Keleti, who was kicked out of the gymnastics team in 1941 because of her Jewish ancestry, hid in the Hungarian countryside, where she disguised her identity and survived the Holocaust by working as a maid.

Former Olympic gold medal winning gymnast Agnes Keleti poses for a photo at her home in Budapest on May 3, 2022. Reuters

Her mother and sister survived the war with the help of the famous Swedish diplomat Raoul Wallenberg, but her father and other relatives died at Auschwitz, some of them in Nazi concentration camps and in collaboration with the Nazis in Hungary. This included more than 500,000 Hungarian Jews who were killed by the terrorists.

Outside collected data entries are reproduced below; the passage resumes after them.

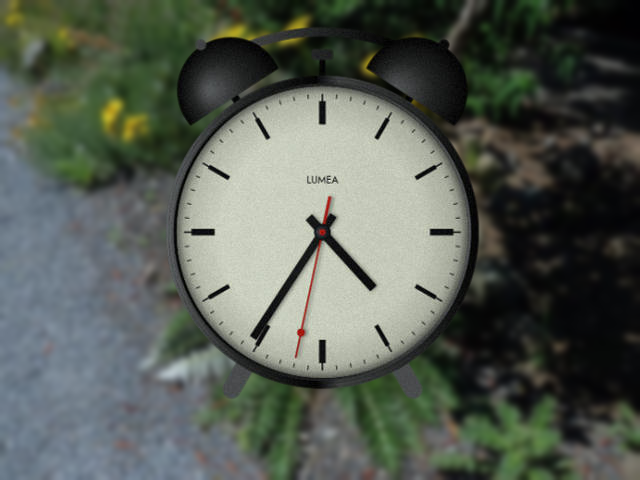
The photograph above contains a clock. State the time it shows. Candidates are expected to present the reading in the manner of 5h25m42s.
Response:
4h35m32s
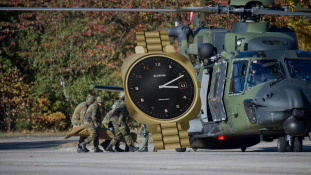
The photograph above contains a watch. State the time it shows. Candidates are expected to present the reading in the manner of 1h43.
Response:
3h11
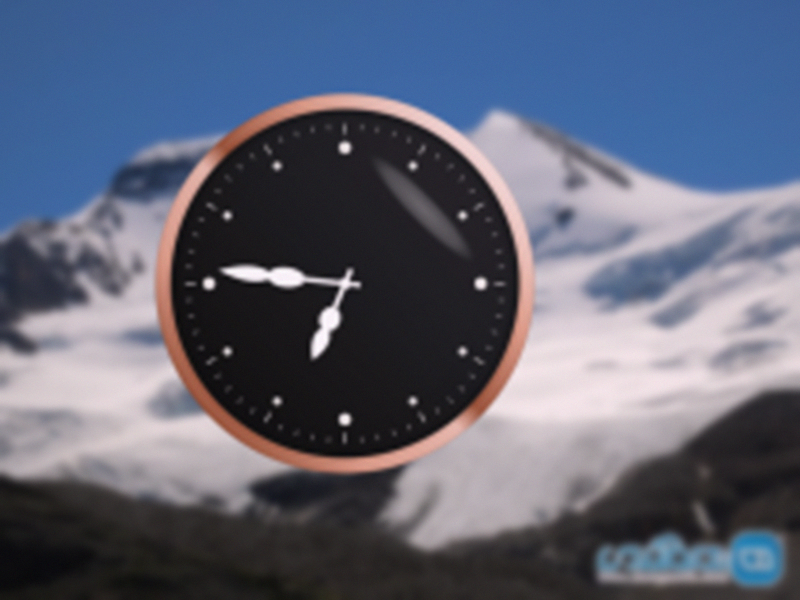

Keleti resumed her career after the war and was scheduled to compete in the 1948 London Olympics, but a last-minute ankle injury ended her hopes.

Four years later, at the age of 31, she made her Olympic debut at the 1952 Helsinki Games, winning a gold medal, one silver medal, and two bronze medals in the floor exercise.

Agnes Keleti does her legs in front of young Hungarian gymnasts at a local training center in Budapest on January 16, 2016. AFP (via Getty Images)

In 1956, she became the most successful athlete at the Melbourne Olympics, winning four gold medals and two silver medals.

While she became the oldest gold medalist in gymnastics history at the age of 35 in Melbourne, an anti-Soviet uprising failed and the Soviet Union invaded Hungary. Keleti remained in Australia and sought political asylum. She immigrated to Israel the following year and worked as a trainer, coaching the Israeli Olympic gymnastics team until the 1990s.